Currently, plastic pollution statistics state that one rubbish truck full of plastic is being dumped into the ocean every single minute. On top of this, when plastic is taken to rubbish dumps and landfill sites, the pollutants that are in the plastics eventually get released into the surrounding earth, which over time affects both wildlife and ground water leading to the ocean for many years.

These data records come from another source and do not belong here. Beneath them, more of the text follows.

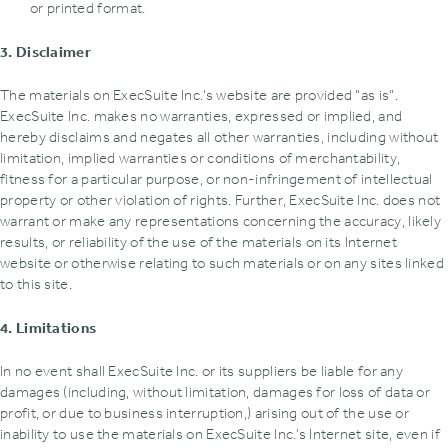
or printed format.
3. Disclaimer
The materials on ExecSuite Inc.’s website are provided "as is".
ExecSuite Inc. makes no warranties‚ expressed or implied‚ and
hereby disclaims and negates all other warranties‚ including without
limitation‚ implied warranties or conditions of merchantability‚
fitness for a particular purpose‚ or non-infringement of intellectual
property or other violation of rights. Further‚ ExecSuite Inc. does not
warrant or make any representations concerning the accuracy‚ likely
results‚ or reliability of the use of the materials on its Internet
website or otherwise relating to such materials or on any sites linked
to this site.
4. Limitations
In no event shall ExecSuite Inc. or its suppliers be liable for any
damages (including‚ without limitation‚ damages for loss of data or
profit‚ or due to business interruption‚) arising out of the use or
inability to use the materials on ExecSuite Inc.’s Internet site‚ even if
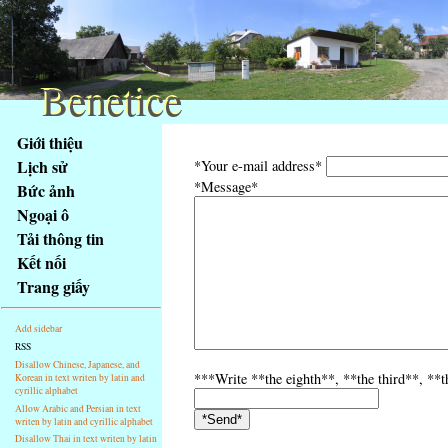
Benetice
Benetice
Na
Giới thiệu
obsah
Lịch sử
*Your e-mail address*
stránky
*Message*
Bức ảnh
Klávesové
Ngoại ô
zkratky
na
Tải thông tin
tomto
Kết nối
webu
Trang giấy
-
základní
Add sidebar
Hlavní
RSS
strana
Disallow Chinese, Japanese, and
***Write **the eighth**, **the third**, **t
Korean in text writen by latin and
cyrillic alphabet
Allow Arabic and Persian in text
writen by latin and cyrillic alphabet
Disallow Thai in text writen by latin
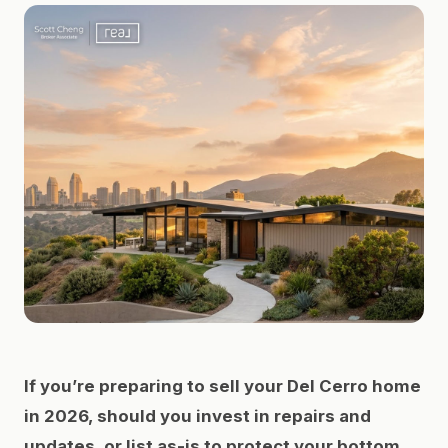
If you’re preparing to sell your Del Cerro home
in 2026, should you invest in repairs and
updates, or list as-is to protect your bottom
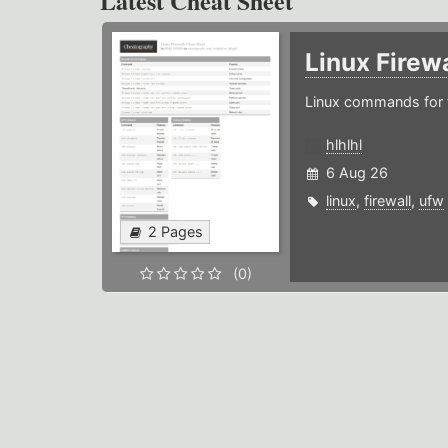
Latest Cheat Sheet
Linux Firew
Linux commands for f
hlhlhl
6 Aug 26
linux
,
firewall
,
ufw
2 Pages
(0)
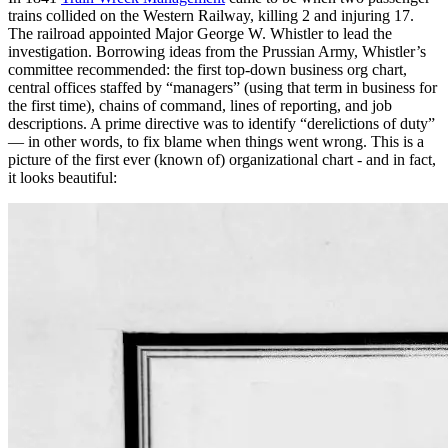
trains collided on the Western Railway, killing 2 and injuring 17.
The railroad appointed Major George W. Whistler to lead the
investigation. Borrowing ideas from the Prussian Army, Whistler’s
committee recommended: the first top-down business org chart,
central offices staffed by “managers” (using that term in business for
the first time), chains of command, lines of reporting, and job
descriptions. A prime directive was to identify “derelictions of duty”
— in other words, to fix blame when things went wrong. This is a
picture of the first ever (known of) organizational chart - and in fact,
it looks beautiful:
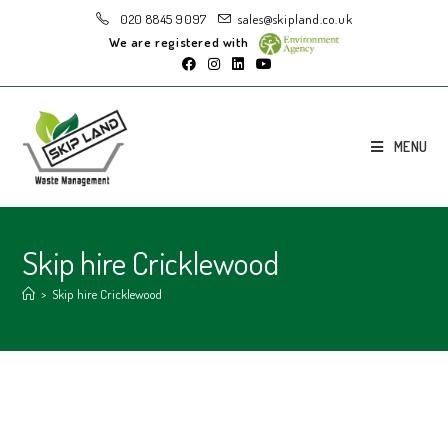
020 8845 9097
sales@skipland.co.uk
We are registered with
MENU
Skip hire Cricklewood
>
Skip hire Cricklewood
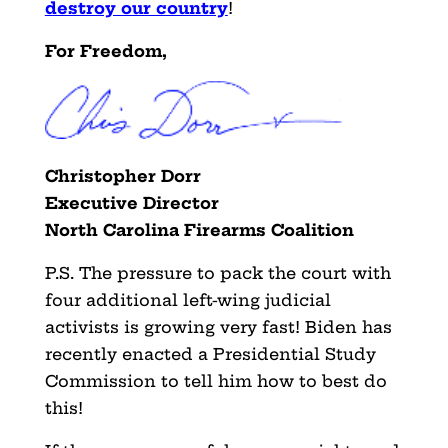
destroy our country
!
For Freedom,
Christopher Dorr
Executive Director
North Carolina Firearms Coalition
P.S. The pressure to pack the court with
four additional left-wing judicial
activists is growing very fast! Biden has
recently enacted a Presidential Study
Commission to tell him how to best do
this!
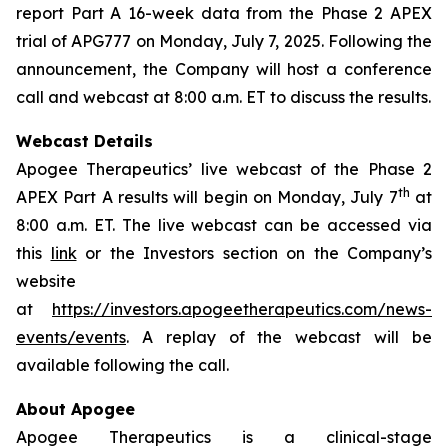
report Part A 16-week data from the Phase 2 APEX
trial of APG777 on Monday, July 7, 2025. Following the
announcement, the Company will host a conference
call and webcast at 8:00 a.m. ET to discuss the results.
Webcast Details
Apogee Therapeutics’ live webcast of the Phase 2
th
APEX Part A results will begin on Monday, July 7
at
8:00 a.m. ET. The live webcast can be accessed via
this
link
or the Investors section on the Company’s
website
at
https://investors.apogeetherapeutics.com/news-
events/events
. A replay of the webcast will be
available following the call.
About Apogee
Apogee Therapeutics is a clinical-stage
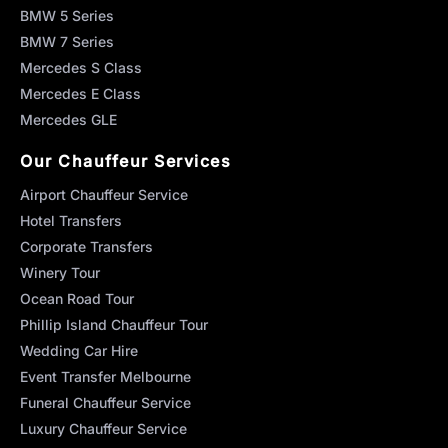
BMW 5 Series
BMW 7 Series
Mercedes S Class
Mercedes E Class
Mercedes GLE
Our Chauffeur Services
Airport Chauffeur Service
Hotel Transfers
Corporate Transfers
Winery Tour
Ocean Road Tour
Phillip Island Chauffeur Tour
Wedding Car Hire
Event Transfer Melbourne
Funeral Chauffeur Service
Luxury Chauffeur Service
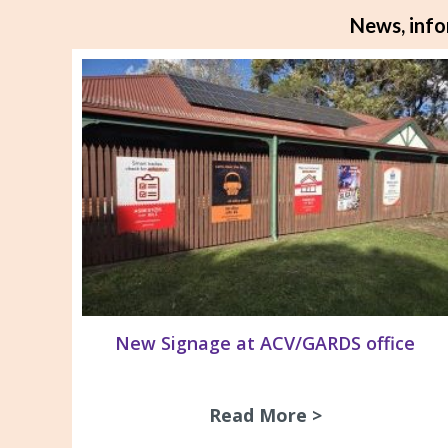
News, info
New Signage at ACV/GARDS office
Read More >
about New Si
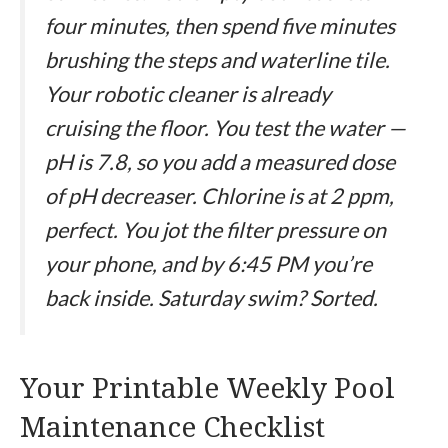
four minutes, then spend five minutes
brushing the steps and waterline tile.
Your robotic cleaner is already
cruising the floor. You test the water —
pH is 7.8, so you add a measured dose
of pH decreaser. Chlorine is at 2 ppm,
perfect. You jot the filter pressure on
your phone, and by 6:45 PM you’re
back inside. Saturday swim? Sorted.
Your Printable Weekly Pool
Maintenance Checklist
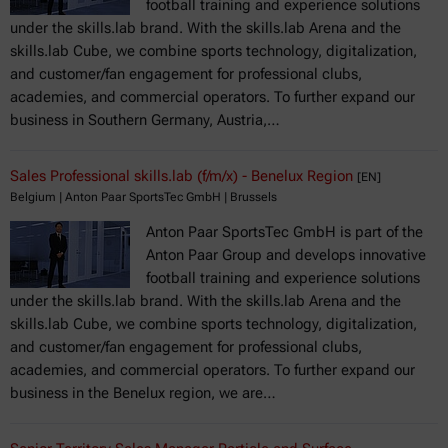
football training and experience solutions
under the skills.lab brand. With the skills.lab Arena and the
skills.lab Cube, we combine sports technology, digitalization,
and customer/fan engagement for professional clubs,
academies, and commercial operators. To further expand our
business in Southern Germany, Austria,…
Sales Professional skills.lab (f/m/x) - Benelux Region
[EN]
Belgium | Anton Paar SportsTec GmbH | Brussels
Anton Paar SportsTec GmbH is part of the
Anton Paar Group and develops innovative
football training and experience solutions
under the skills.lab brand. With the skills.lab Arena and the
skills.lab Cube, we combine sports technology, digitalization,
and customer/fan engagement for professional clubs,
academies, and commercial operators. To further expand our
business in the Benelux region, we are…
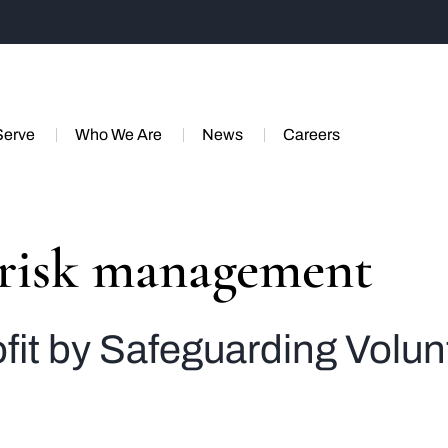
Serve
Who We Are
News
Careers
 risk management
it by Safeguarding Volun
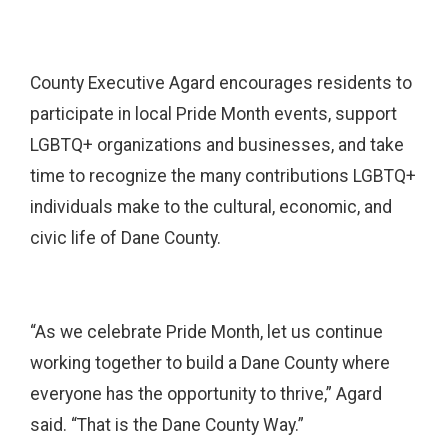
County Executive Agard encourages residents to
participate in local Pride Month events, support
LGBTQ+ organizations and businesses, and take
time to recognize the many contributions LGBTQ+
individuals make to the cultural, economic, and
civic life of Dane County.
“As we celebrate Pride Month, let us continue
working together to build a Dane County where
everyone has the opportunity to thrive,” Agard
said. “That is the Dane County Way.”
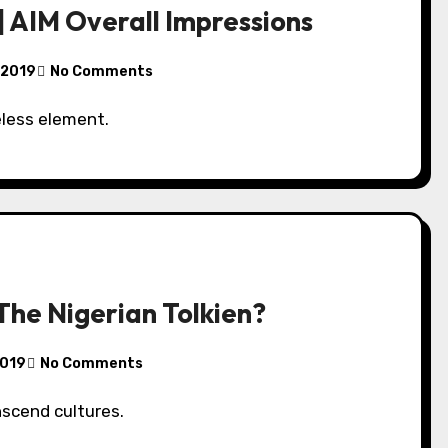
 | AIM Overall Impressions
 2019
No Comments
eless element.
he Nigerian Tolkien?
2019
No Comments
nscend cultures.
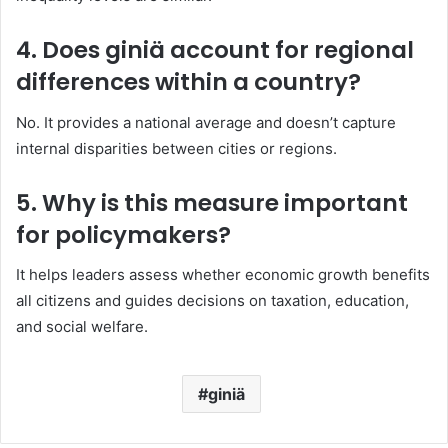
4. Does giniä account for regional
differences within a country?
No. It provides a national average and doesn’t capture
internal disparities between cities or regions.
5. Why is this measure important
for policymakers?
It helps leaders assess whether economic growth benefits
all citizens and guides decisions on taxation, education,
and social welfare.
giniä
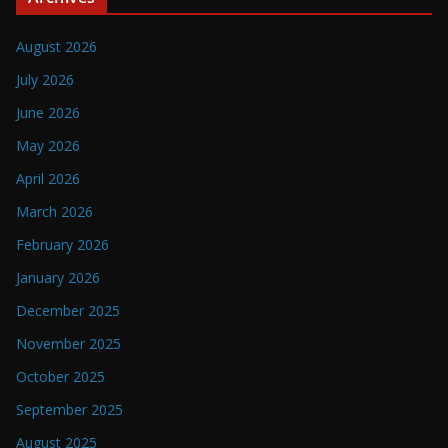
August 2026
July 2026
June 2026
May 2026
April 2026
March 2026
February 2026
January 2026
December 2025
November 2025
October 2025
September 2025
August 2025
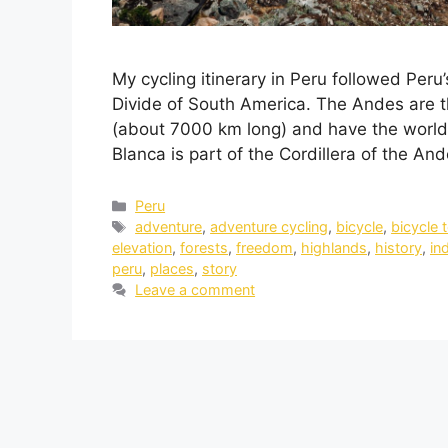
My cycling itinerary in Peru followed Peru’
Divide of South America. The Andes are t
(about 7000 km long) and have the world’
Blanca is part of the Cordillera of the And
Peru
adventure
,
adventure cycling
,
bicycle
,
bicycle 
elevation
,
forests
,
freedom
,
highlands
,
history
,
in
peru
,
places
,
story
Leave a comment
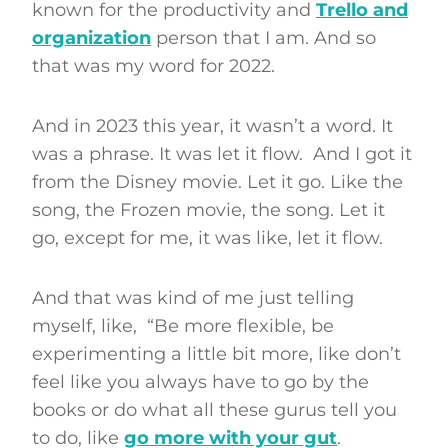
known for the productivity and
Trello and
organization
person that I am. And so
that was my word for 2022.
And in 2023 this year, it wasn’t a word. It
was a phrase. It was let it flow. And I got it
from the Disney movie. Let it go. Like the
song, the Frozen movie, the song. Let it
go, except for me, it was like, let it flow.
And that was kind of me just telling
myself, like, “Be more flexible, be
experimenting a little bit more, like don’t
feel like you always have to go by the
books or do what all these gurus tell you
to do, like
go more with your gut
.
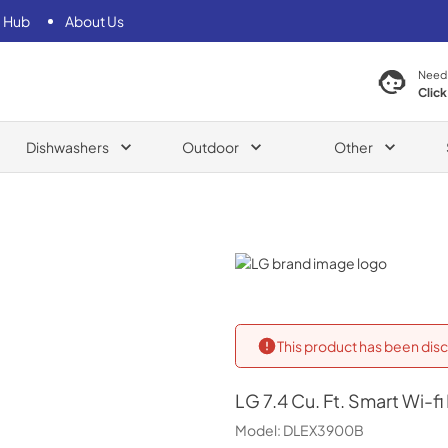
 Hub
About Us
Need
Click
Dishwashers
Outdoor
Other
LG
This product has been disc
LG
7.4 Cu. Ft. Smart Wi-
Model:
DLEX3900B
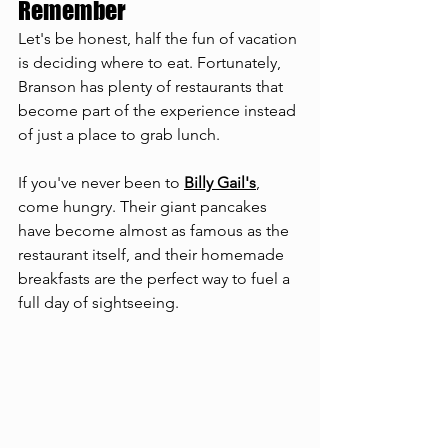
Remember
Let's be honest, half the fun of vacation 
is deciding where to eat. Fortunately, 
Branson has plenty of restaurants that 
become part of the experience instead 
of just a place to grab lunch.
If you've never been to 
Billy Gail's
, 
come hungry. Their giant pancakes 
have become almost as famous as the 
restaurant itself, and their homemade 
breakfasts are the perfect way to fuel a 
full day of sightseeing.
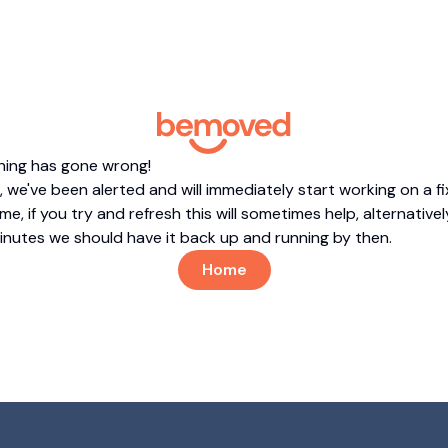
hing has gone wrong!
 we've been alerted and will immediately start working on a fi
me, if you try and refresh this will sometimes help, alternatively
minutes we should have it back up and running by then.
Home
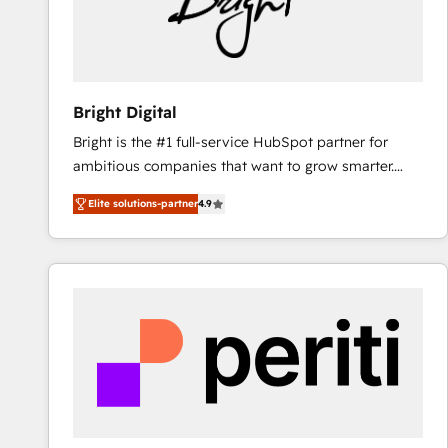
Bright Digital
Bright is the #1 full-service HubSpot partner for
ambitious companies that want to grow smarter.
From HubSpot onboarding, to training, from
Elite solutions-partner
4.9
developing a new website to lead generation and
digital marketing; we do it all (and with great
results)! In short, our services include: - HubSpot
consultancy: onboarding, training, data migration -
HubSpot development: websites, custom modules,
integrations - Marketing & sales solutions: digital
marketing, advertising, campaigns, content and
design We connect people, data and technology to
improve customer experiences. With our bright
people, exciting ideas and can-do mentality, we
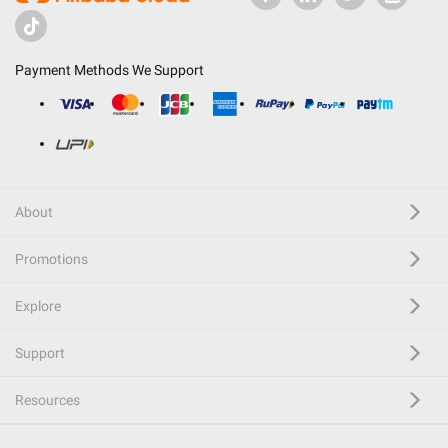
Payment Methods We Support
About
Promotions
Explore
Support
Resources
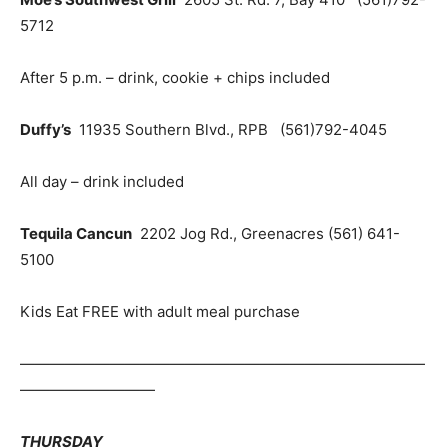
5712
After 5 p.m. – drink, cookie + chips included
Duffy’s
11935 Southern Blvd., RPB (561)792-4045
All day – drink included
Tequila Cancun
2202 Jog Rd., Greenacres (561) 641-
5100
Kids Eat FREE with adult meal purchase
———————————————————————————
—————————
THURSDAY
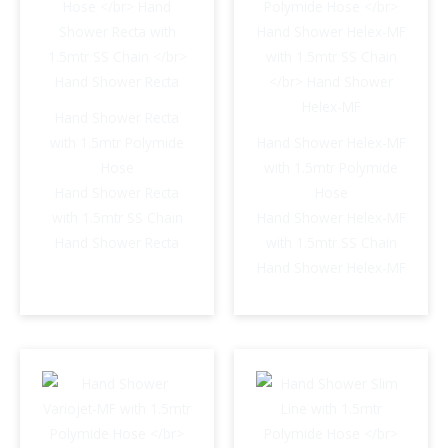
Hand Shower Recta
with 1.5mtr Polymide
Hand Shower Helex-MF
Hose
with 1.5mtr Polymide
Hand Shower Recta
Hose
with 1.5mtr SS Chain
Hand Shower Helex-MF
Hand Shower Recta
with 1.5mtr SS Chain
Hand Shower Helex-MF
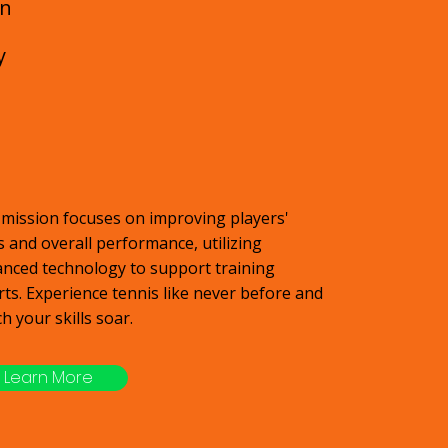
an
y
mission focuses on improving players'
ls and overall performance, utilizing
nced technology to support training
rts. Experience tennis like never before and
h your skills soar.
Learn More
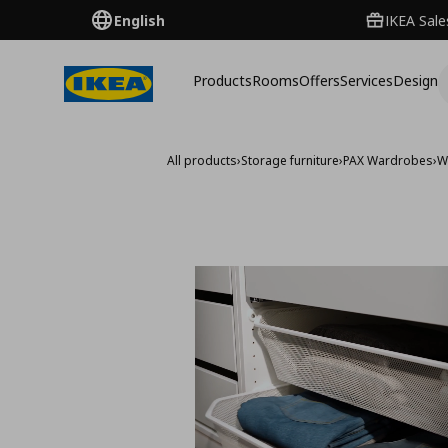
English
IKEA Sale
Products
Rooms
Offers
Services
Design
All products
›
Storage furniture
›
PAX Wardrobes
›
W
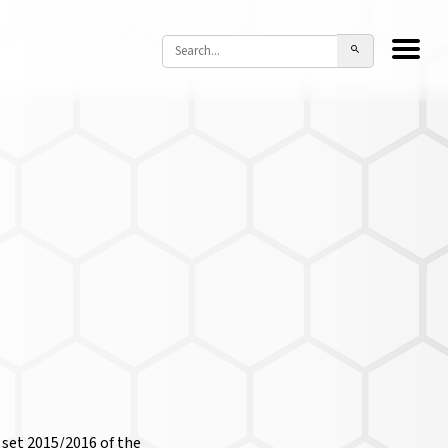
 set 2015/2016 of the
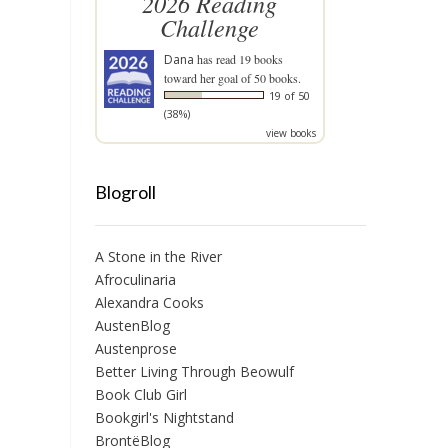
2026 Reading
Challenge
Dana
has read 19 books
toward her goal of 50 books.
19 of 50
(38%)
view books
Blogroll
A Stone in the River
Afroculinaria
Alexandra Cooks
AustenBlog
Austenprose
Better Living Through Beowulf
Book Club Girl
Bookgirl's Nightstand
BrontëBlog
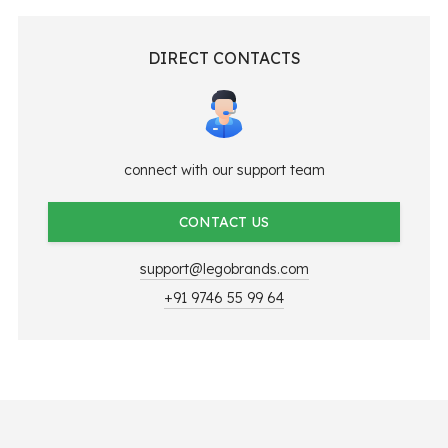
DIRECT CONTACTS
connect with our support team
CONTACT US
support@legobrands.com
+91 9746 55 99 64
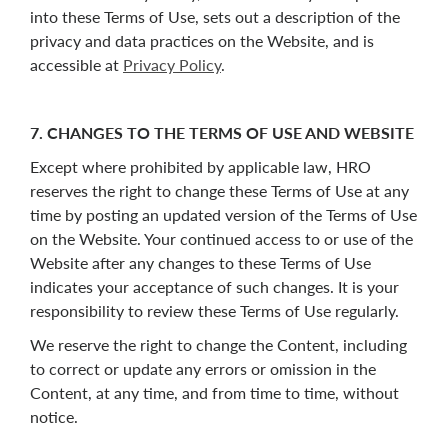
into these Terms of Use, sets out a description of the
privacy and data practices on the Website, and is
accessible at
Privacy Policy
.
7. CHANGES TO THE TERMS OF USE AND WEBSITE
Except where prohibited by applicable law, HRO
reserves the right to change these Terms of Use at any
time by posting an updated version of the Terms of Use
on the Website. Your continued access to or use of the
Website after any changes to these Terms of Use
indicates your acceptance of such changes. It is your
responsibility to review these Terms of Use regularly.
We reserve the right to change the Content, including
to correct or update any errors or omission in the
Content, at any time, and from time to time, without
notice.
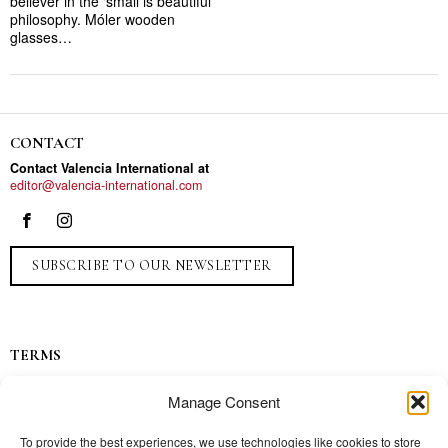
believer in the ‘small is beautiful’
philosophy. Móler wooden
glasses…
CONTACT
Contact Valencia International at
editor@valencia-international.com
SUBSCRIBE TO OUR NEWSLETTER
TERMS
Privacy
Manage Consent
Ads
Contact
To provide the best experiences, we use technologies like cookies to store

While we have all seen photos of various fish in the ocean being tangled in plastic rubbish, what we don’t often realise is that every single life in the ocean is affected by plastic pollution. Tiny organisms such as plankton are ingesting plastic, which poisons their system. This then results in a knock-on effect for all of the sea-life that rely on plankton for their own source of food, and so forth down the food chain, even up to the fish that we are consuming each day.

How does this affect us?

Each one of us is dependent on the health of the sea. Our oceans control the weather, climate, and are a source of life in itself. The huge body of water that covers 71% of our planet is what makes our planet unique within the universe. On top of this, our oceans contain 97% of the Earth’s water that is crucial for our survival, as well as being the main source of food for millions of people around the world.  On our planet, just our reefs alone are a source of income for over 500 million people.

What can we do about it?

Many people are under the illusion that because plastic is everywhere, we cannot avoid using it. And whilst there are currently no alternatives to some essential products that we use, there are many small and simple changes that we can all put in place to make a huge difference. Some examples of these are:

  • Use foldable cloth bags when you go shopping instead of disposable plastic ones
  • Don’t purchase items that come with lots of unnecessary plastic packaging
  • Ditch the disposable water bottles and instead purchase a refillable one
  • Be smart, and think ahead. When you decide to get lunch out, ask yourself whether you really need the plastic knife, fork and spoon that they hand out to you. Instead, can you use cutlery from your work canteen or bring in your own?
  • Recycle everything that you can. Look up the type of plastics that your local council allow you to recycle and make sure you stick to it
  • Purchase biodegradable products whenever you can. There are currently many every day items with these sustainable alternatives on the market, from cutlery to toothbrushes.

It is essential that we urgently reduce our plastic consumption, because as Underwater Photographer and founder of The Ocean Agency, Richard Vevers, stated in Chasing Coral, “Without a healthy ocean we do not have a healthy planet”.